Un data lake au cœur des capacités de cybersécurité de British Telecom

C’est en 2012 que l’opérateur britannique a lancé à la rénovation de son approche de la sécurité de son infrastructure. Un effort considérable qui l’a renvoyé aux pratiques d’hygiène de base, mais l’a aussi poussé à se poser formellement la question de savoir quoi détecter.

« Essayer de rendre un peu plus simple cet univers extrêmement complexe que nous avons créé, parce que c’est la seule façon de le rendre plus sûr ». C’est ainsi que  Luke Beeson, vice-président sécurité de British Telecom pour les marchés banque et services financiers, décrivait, la semaine dernière, lors de l’événement CPX de Check Point, l’ambition avec laquelle ses équipes se sont lancées dans une refonte de la gestion de la sécurité informatique de l’infrastructure de l’opérateur télécom. Avec un aveu, toutefois : « c’est plus facile à dire qu’à faire ».

Mais la complexité, avec une vaste infrastructure hautement hétérogène, 2500 personnes qui travaillent à la sécurité informatique, chez British Telecom, connaissent bien. Avant le lancement d’un vaste projet de transformation, en 2012, les analystes devaient compter avec rien moins que 17 systèmes frontaux : consolider, supprimer les silos, ne serait-ce que pour gagner une visibilité complète sur l’infrastructure, mais identifier les actifs les plus critiques.  

Car justement, Luke Beeson le reconnaît bien volontiers, avant ce projet, « nous n’avions pas de visibilité complète sur notre infrastructure, sur l’ensemble de nos points de terminaison. Au début, nous avons passé beaucoup de temps à traiter simplement les bases de la sécurité, entre gestion des correctifs, des mises à jour d’antivirus, des sauvegardes, etc. ».

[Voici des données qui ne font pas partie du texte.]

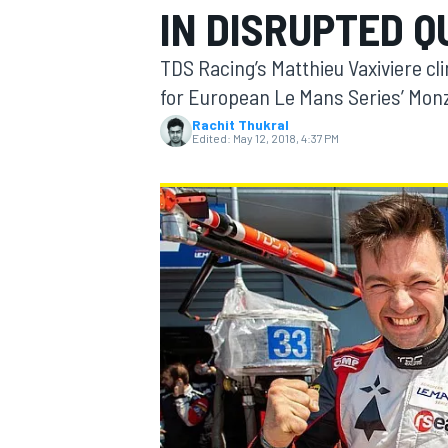
IN DISRUPTED Q
MOTOGP
TDS Racing’s Matthieu Vaxiviere cli
for European Le Mans Series’ Mon
Rachit Thukral
Edited:
May 12, 2018, 4:37 PM
INDYCAR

Et dans un tel contexte, difficile pour un RSSI d’être l’acteur du « oui », celui qui rend possibles les ambitions métiers. Difficile également de ne pas perdre son temps sur la sélection et l’administration des briques technologiques, au détriment de la mise en place des processus et du choix des personnes. Un point clé pour Luke Beeson, pour quoi la sécurité informatique est avant tout un problème humain parce que « les attaquants, les défenseurs et les victimes sont des personnes ».

British Telecom a donc travaillé au développement de sa propre plateforme de sécurité, en s’orientant résolument vers le Big Data : en son cœur se trouvent un data lake et un moteur ElasticSearch. L’ensemble ingère et enrichit des données issues d’un vaste éventail de sources internes et externes : journaux d’activité des serveurs de messagerie, de pare-feu, d’IDS/IPS, de SIEM, données netflow, mais aussi renseignements sur les menaces, sources ouvertes telles que les réseaux sociaux, etc.

Mais le risque était là : « on peut rapidement se noyer dans la complexité avec trop de données »… Dès lors, les équipes de British Telecom sont penchées sur les cas d’usage pour identifier les sources les plus adaptées aux différents incidents à traiter : exfiltration de données, diffusion de logiciel malveillant, DDoS, reconnaissance, élévation de privilèges, attaque en force brute, etc. Pour ce dernier exemple, les analystes se concentreront notamment sur les journaux des IDS/IPS, des équipements réseau, des mainframes, des serveurs ouverts au public, mais aussi des serveurs Unix.

Les cas d’usage ont été déterminés non seulement dans une perspective de sécurité mais également de conformité réglementaire, pour répondre aux besoins spécifiques des clients de l’opérateur dans les secteurs bancaire et des services financiers.

Le data lake alimente un moteur analytique, avec systèmes de corrélation, d’heuristiques, des gestions d’alertes, ou encore d’analyse de code suspect. Ce moteur est interfacé en retour avec les contrôles de sécurité de l’infrastructure.

Les analystes profitent de leur côté d’un portail dédié où ils accèdent à des outils d’analyse, de reporting, des tableaux de bord et bien sûr un système de gestion de cas.

Au final, Luke Beeson revendique la transition d’une approche réactive de la sécurité, basée sur la découverte de menaces connues, à une autre où « nous chassons 24/7, en temps réel, et en remontant dans le temps, anomalies et activités étranges afin que nous puissions au mieux prévenir et détecter les attaques ».